* [Excerpt]:
1. Defining our training hyperparameters in [TrainingArguments](https://huggingface.co/docs/transformers/main/en/main_classes/trainer#transformers.TrainingArguments). The only required parameter is `output_dir` which specifies where to save your model. At the end of each epoch, the [Trainer](https://huggingface.co/docs/transformers/main/en/main_classes/trainer#transformers.Trainer) will evaluate the accuracy and save the training checkpoint.
2. Passing the training arguments to our [Trainer](https://huggingface.co/docs/transformers/main/en/main_classes/trainer#transformers.Trainer) along with the model, dataset, tokenizer, data collator, and `compute_metrics` function.
3. Call the [train()](https://huggingface.co/docs/transformers/main/en/main_classes/trainer#transformers.Trainer.train) to finetune our model.

In [51]:
# https://huggingface.co/transformers/v4.4.2/main_classes/trainer.html#trainingarguments
training_args = TrainingArguments(
    output_dir='Ritwickban/Roberta_SST2',
    learning_rate=2e-5,
    per_device_train_batch_size=49,
    per_device_eval_batch_size=49,
    num_train_epochs=2,
    weight_decay=0.01,
    evaluation_strategy='epoch',
    save_strategy='epoch',
    load_best_model_at_end=True,
)


In [52]:
tokenized_sst2['validation']

Dataset({
    features: ['idx', 'sentence', 'label', 'input_ids', 'attention_mask'],
    num_rows: 872
})

* [Your task]: According to the fine-tuning excerpt, what is the only required parameter of TrainingArguments? The data that comes next is separate material, unrelated to the excerpt.

* [Supplied material]:
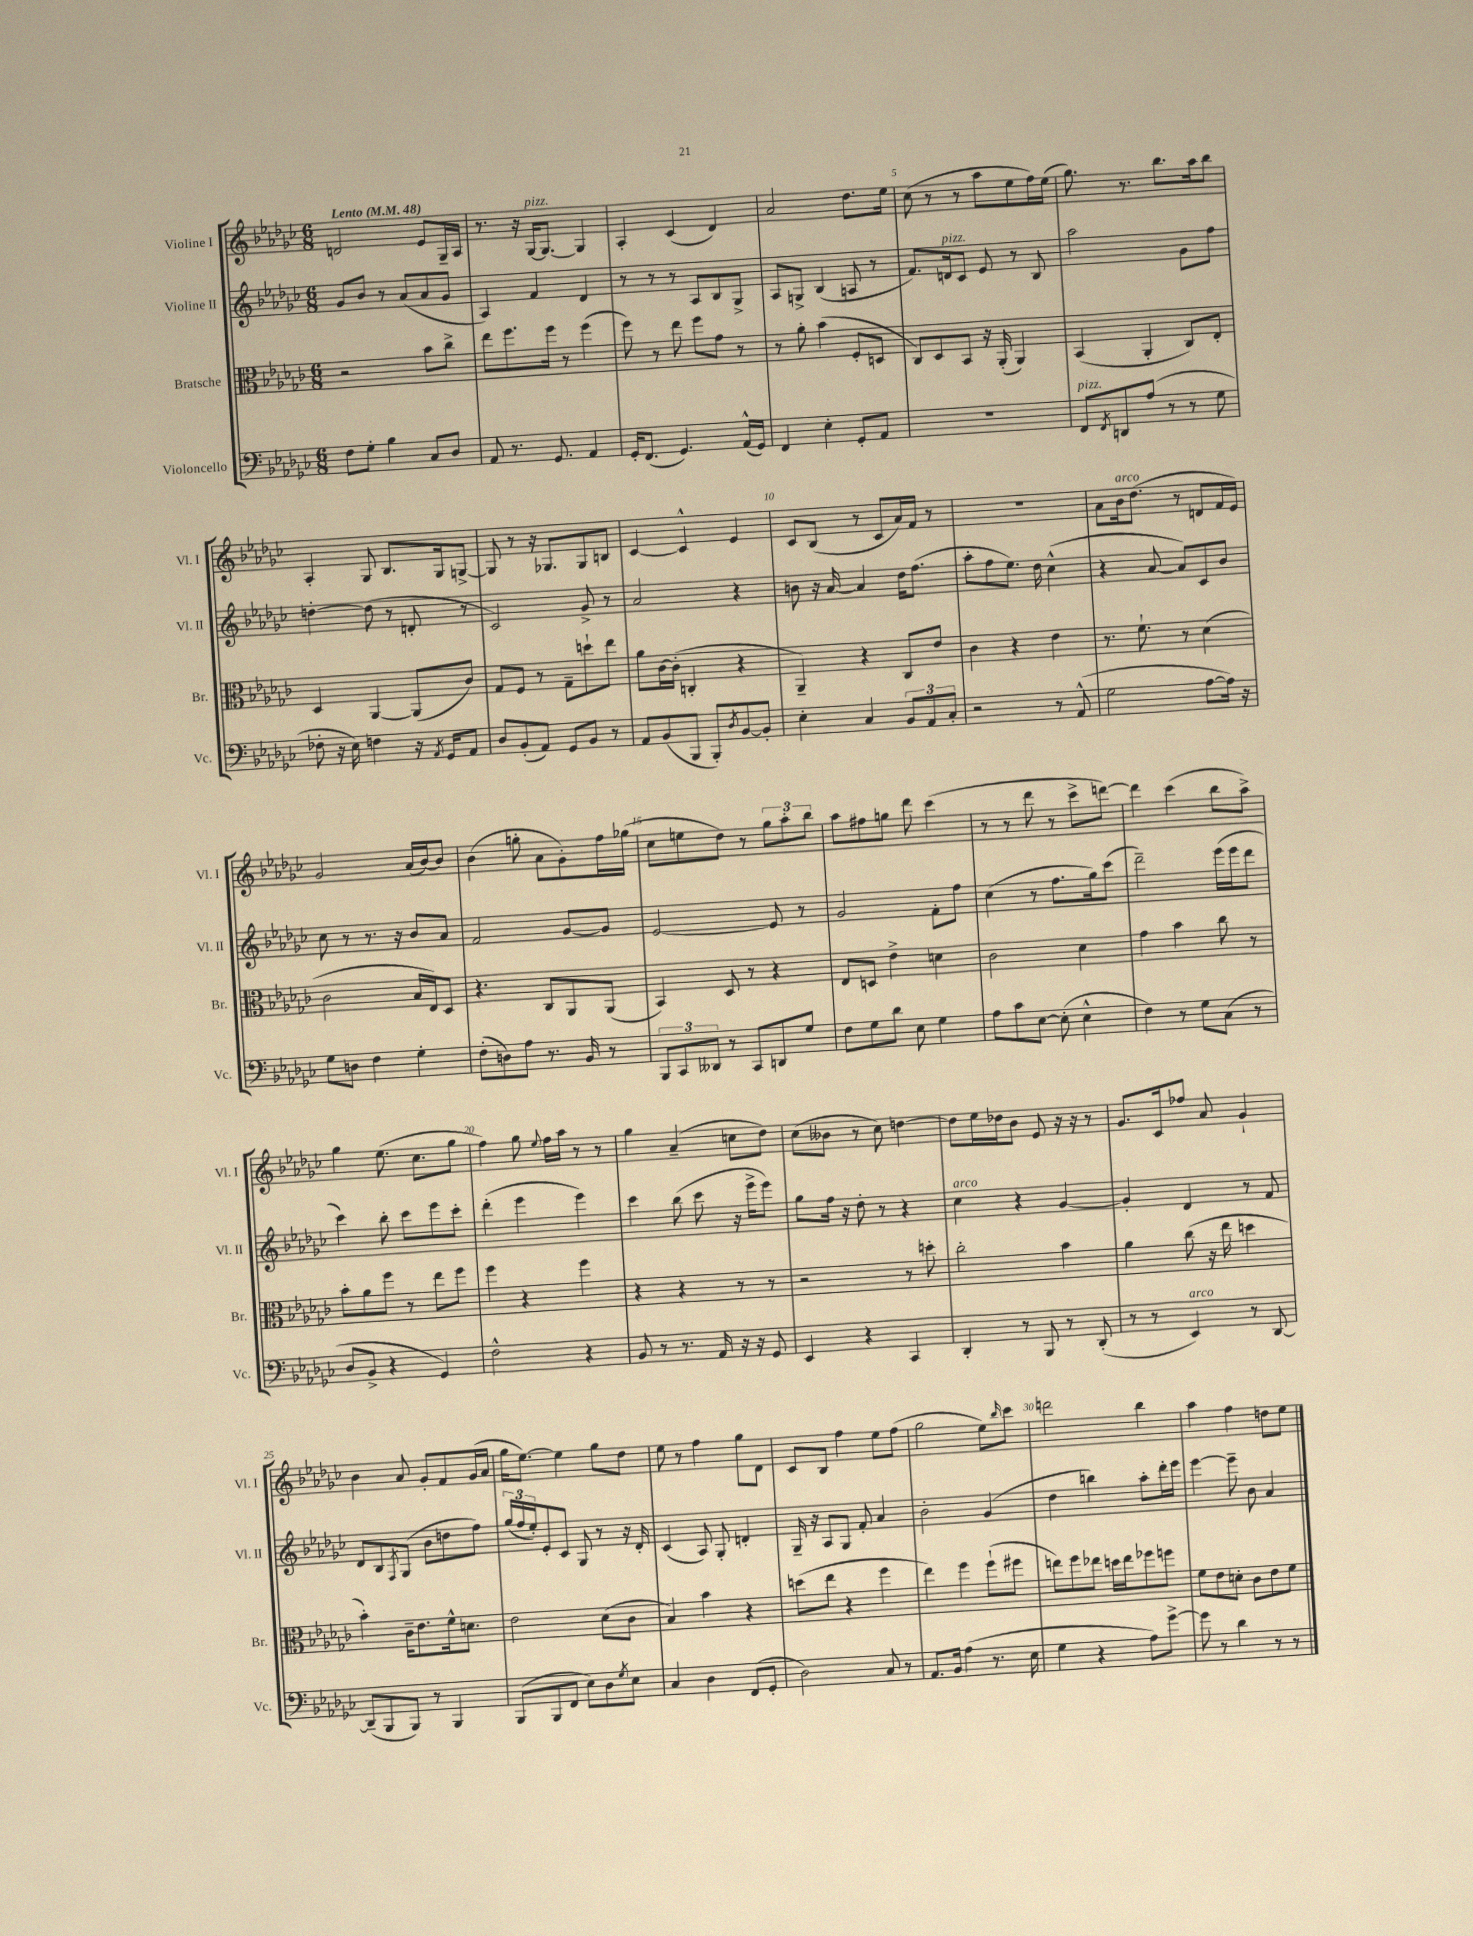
<<
\new StaffGroup <<
\new Staff = "s0" \with { instrumentName = "Violine I" shortInstrumentName = "Vl. I" } {
    \clef treble \key ges \major \numericTimeSignature \time 6/8 \tempo "Lento" 4 = 48
    d'2 ees'8 ges16-- aes16 |
    r8. r16 ges16~^\markup { \italic "pizz." } ges8.~ ges4 |
    aes4-. ces'4( des'4) |
    aes'2 des''8. ees''16 |
    ces''8( r8 r8 aes''8 ees''8 f''16) ees''16( |
    ges''8.) r8. bes''8. aes''16 bes''8 |
    aes4-. ges8 bes8. ges16 g8~-> |
    g8 r8 r16 ges8. ges8 b8 |
    ces'4~ ces'4-^ ees'4 |
    ces'8 bes8( r8 ces'8 aes'16) f'16 r8 |
    R2. |
    aes'8 bes'16^\markup { \italic "arco" } des''8.( r8 d'8 f'16 ees'16) |
    ges'2 aes'16( bes'16~) bes'8 |
    bes'4( g''8-. aes'8 ges'8-.) f''16 ges''16( |
    ces''8 e''8 des''8) r8 \tuplet 3/2 { ges''8 aes''8-. bes''8 } |
    aes''8 fis''8 g''8 des'''8 ces'''4( |
    r8 r8 des'''8 r8 ces'''8-> d'''8~) |
    d'''4 ces'''4( bes''8 aes''8->) |
    ges''4 ees''8.( ces''8. ges''8 |
    f''4) ges''8 \appoggiatura { ees''8 } f''16 aes''16 r8 r8 |
    ges''4 aes'4--( c''8 des''8) |
    ces''8( beses'8 r8 ces''8) d''4~ |
    d''8 ees''16 des''16 bes'8 ees'8 r16 r16 r8 |
    ges'8. ces'16 fes''8 aes'8 ges'4-! |
    bes'4 aes'8 ges'8-. f'8 ges'16( aes'16 |
    ges''16 ees''8.~) ees''4 ges''8 des''8 |
    ees''8 r8 f''4 ges''8 des'8 |
    ces'8 bes8 f''4 ees''8 f''8( |
    ges''2 ees''8) \grace { bes''16 } ces'''8 |
    d'''2 bes''4 |
    aes''4 f''4 d''8 ees''8 \bar "|." |
}
\new Staff = "s1" \with { instrumentName = "Violine II" shortInstrumentName = "Vl. II" } {
    \clef treble \key ges \major \numericTimeSignature \time 6/8
    ges'8 bes'8 r8 aes'8( aes'8 ges'8 |
    aes4) f'4 des'4 |
    r8 r8 r8 aes8 bes8 ges8-> |
    aes8 g8-> bes4( a8 r8 |
    f'8.) d'16^\markup { \italic "pizz." } ces'8 ees'8 r8 bes8 |
    aes''2 ges'8 f''8 |
    d''4~-. d''8( r8 d'8-. r8 |
    ces'2) ges'8-> r8 |
    aes'2 r4 |
    b'8 r16 aes'16~ aes'4 des''16 f''8.( |
    aes''8-. f''8 ees''8.) des''16 ces''4-^( |
    r4 aes'8~ aes'8) ces'8 bes'8 |
    ces''8 r8 r8. r16 bes'8 aes'8 |
    f'2 ges'8~ ges'8 |
    ees'2~ ees'8 r8 |
    ges'2 f'8-. f''8 |
    ces''4( r8 f''8. ges''16) ces'''8( |
    des'''2--) ees'''16( ees'''16 des'''8 |
    ces'''4) bes''8-. ces'''8 ees'''8 ces'''8-. |
    des'''4-.( ees'''4 ees'''4) |
    ces'''4 bes''8( ces'''8 r16 ees'''16-> ees'''8) |
    ges''8 f''16 r16 des''8-. r8 r4 |
    ces''4^\markup { \italic "arco" } r4 ges'4~ |
    ges'4-. des'4 r8 f'8 |
    des'8 bes8 \acciaccatura { f8 } ges8( bes'8 d''8 f''8) |
    \tuplet 3/2 { ges''16( f''16 ees''16-.) } ees'8-. ces'8 ges8 r8 r16 des'16-. |
    ces'4( aes8) ges8-. d'4-. |
    ges16-- r16 aes8 ges8 f'8-. aes'4 |
    bes'2-. ges'4( |
    des''4 b''4) aes''8-. des'''16-. ees'''16 |
    ees'''4~ ees'''8-- bes'8 aes'4 \bar "|." |
}
\new Staff = "s2" \with { instrumentName = "Bratsche" shortInstrumentName = "Br." } {
    \clef alto \key ges \major \numericTimeSignature \time 6/8
    r2 bes'8 ces''8-> |
    ees''8 f''8. f''16 r8 f''4( |
    f''8) r8 ees''8 f''8 ges'8 r8 |
    r8 aes'8-. bes'4( f8-. d8 |
    ces8) des8 bes,8 r16 aes,16-.( aes,4) |
    bes,4( aes,4-. ces8) ees8-. |
    des4 aes,4~ aes,8( ces'8) |
    ges8 f8 r8 ges8-- d''8-! ees''8 |
    aes'8 ces'16~ ces'16-.( c4-. r4 |
    aes,4--) r4 ces8 ees'8 |
    ces'4 r4 ees'4 |
    r8. f'8.-! r8 des'4( |
    ces'2 bes16 ees16) des8 |
    r4. ces8 aes,8 aes,8( |
    bes,4) des8 r8 r4 |
    ees8 d8 ees'4-> d'4 |
    ces'2 des'4 |
    ges'4 bes'4 ces''8 r8 |
    bes'8-. aes'8 f''8 r8 ees''8 f''8 |
    f''4 r4 f''4 |
    r4 r4 r8 r8 |
    r2 r8 d''8-. |
    ces''2-. bes'4 |
    aes'4 ces''8( r16 ees''16 d''4 |
    bes'4-.) ces'16-- ees'8. f'16-^ d'8. |
    ees'2 des'8( ces'8 |
    bes4) bes'4 r4 |
    d''8( ees''8 r4 f''4 |
    ees''4) f''4 f''8-!( fis''8 |
    e''8) f''8 ees''8 d''16 ees''16 fes''8 f''8 |
    f'8 ees'8 d'8-. ces'8 ees'8 f'8 \bar "|." |
}
\new Staff = "s3" \with { instrumentName = "Violoncello" shortInstrumentName = "Vc." } {
    \clef bass \key ges \major \numericTimeSignature \time 6/8
    f8 ges8-. bes4 ces8 des8 |
    aes,8 r8. ges,8. aes,4 |
    ges,16-. f,8.( ges,4.) aes,16-^( ges,16) |
    f,4 ees4-. ges,8-. aes,8 |
    R2. |
    f,8^\markup { \italic "pizz." } \acciaccatura { f,8 } d,8 aes8( r8 r8 ges8 |
    fes8-. r16 ees16) f4 r16 \acciaccatura { aes,8 } ges,16 aes,8 |
    des8 bes,8-.( aes,8) ges,8 bes,8 r8 |
    aes,8 bes,8( bes,,8 bes,,8-.) \acciaccatura { des8 } bes,8~ bes,8-. |
    ees4-. ces4 \tuplet 3/2 { bes,8 aes,8 ces8-. } |
    r2 r8 aes,8-^( |
    ges2 aes8~ aes16) r16 |
    ges8 d8 f4 ges4-. |
    f8-.( d8) aes8 r8. bes,16 r8 |
    \tuplet 3/2 { bes,,8 ces,8 deses,8 } r8 ces,8 d,8 ges8 |
    f8 ges8 des'8 ees8 ges4 |
    aes8 ces'8 ees8~ ees8-.( ees4-^ |
    f4) r8 ges8 ces8( r8 |
    des8 bes,8-> r4 ges,4) |
    f2-^ r4 |
    bes,8 r8 r8. aes,16 r16 r16 ges,8 |
    ees,4 r4 ces,4 |
    des,4-. r8 bes,,8 r8 des,8-.( |
    r8 r8 ees,4^\markup { \italic "arco" }) r8 des,8~ |
    des,8--( bes,,8 bes,,8) r8 bes,,4 |
    bes,,8( bes,,8 f,8 ees8) des8 \acciaccatura { ges8 } ees8 |
    ces4 des4 f,8( ges,8-. |
    des2) ces8 r8 |
    aes,8. bes,16 aes4( r8. ees16 |
    ges4 r4 aes8) ges'8~-> |
    ges'8 r8 des'4 r8 r8 \bar "|." |
}
>>
>>
\layout { \context { \Score \override BarNumber.break-visibility = ##(#f #t #t) barNumberVisibility = #(every-nth-bar-number-visible 5) } }
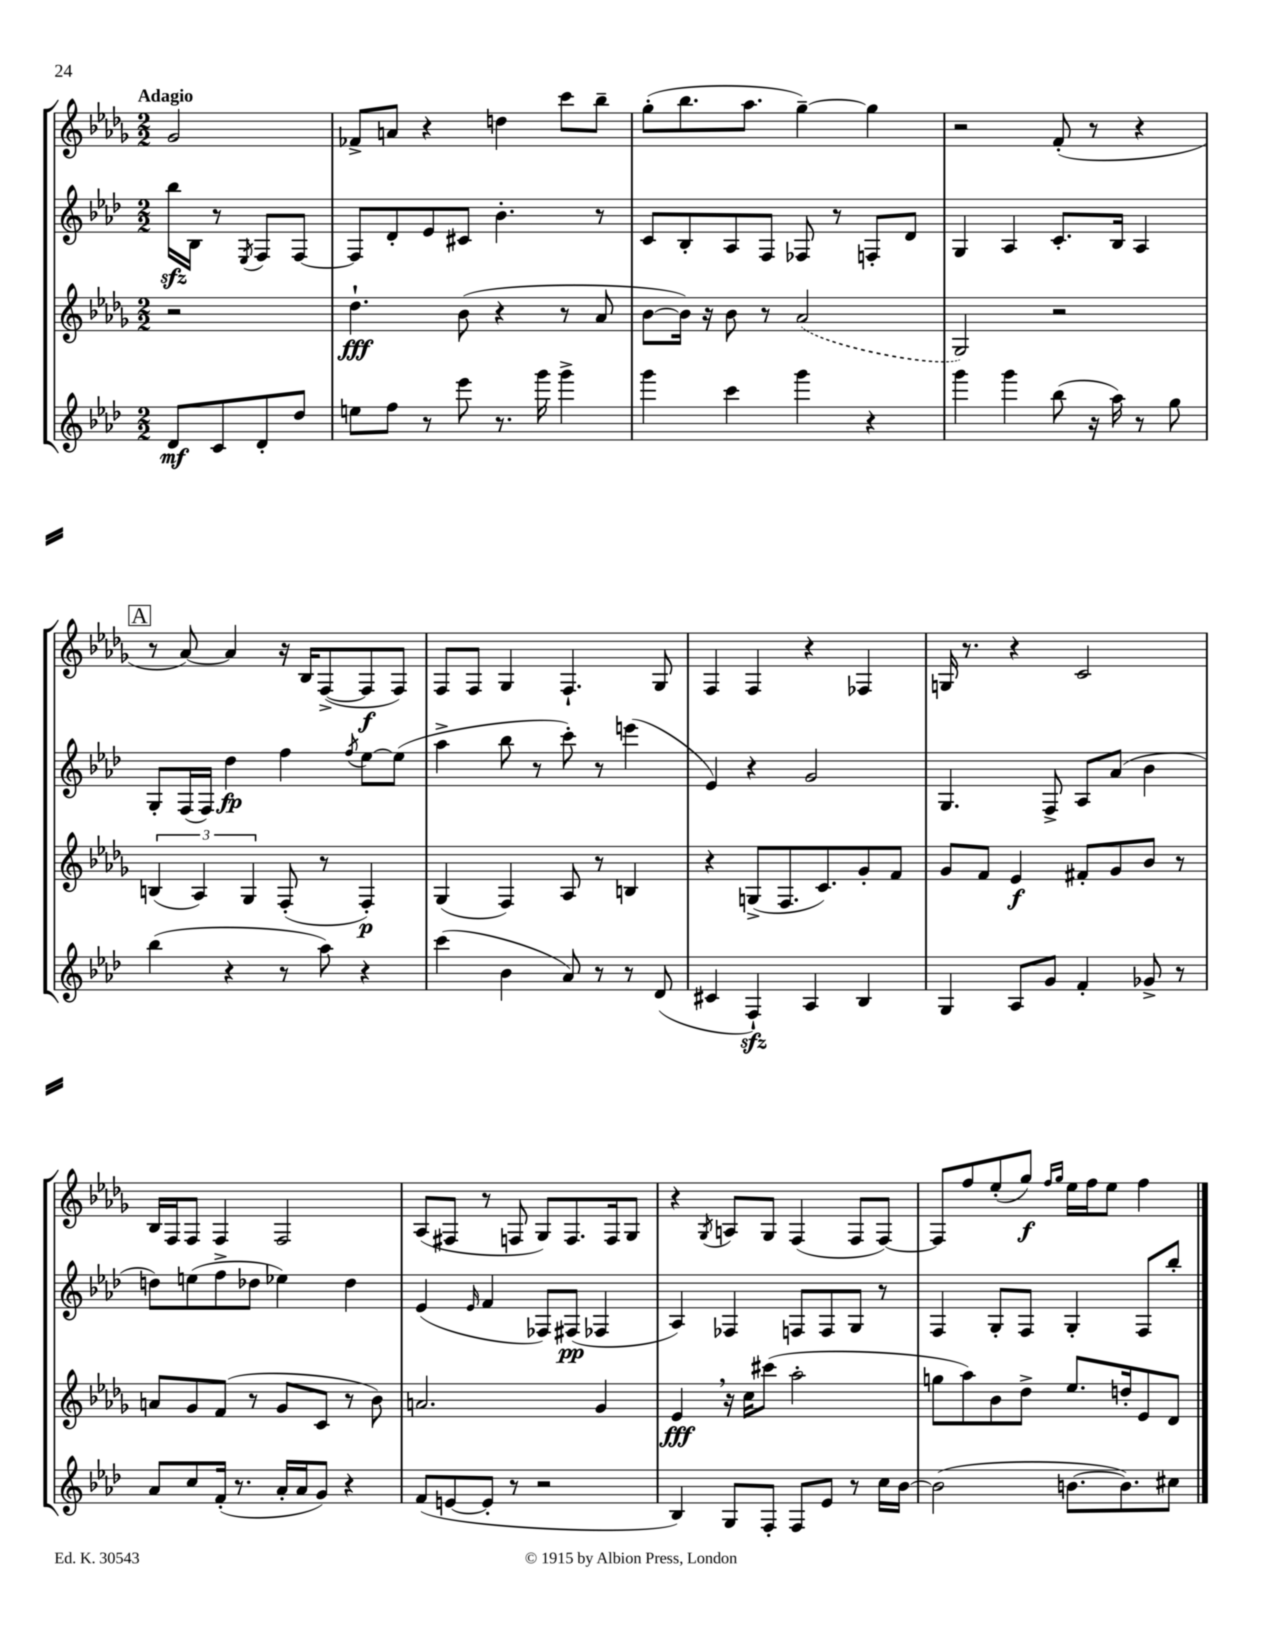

* [Answer to the exercise]: `output_dir`, which specifies where to save the model.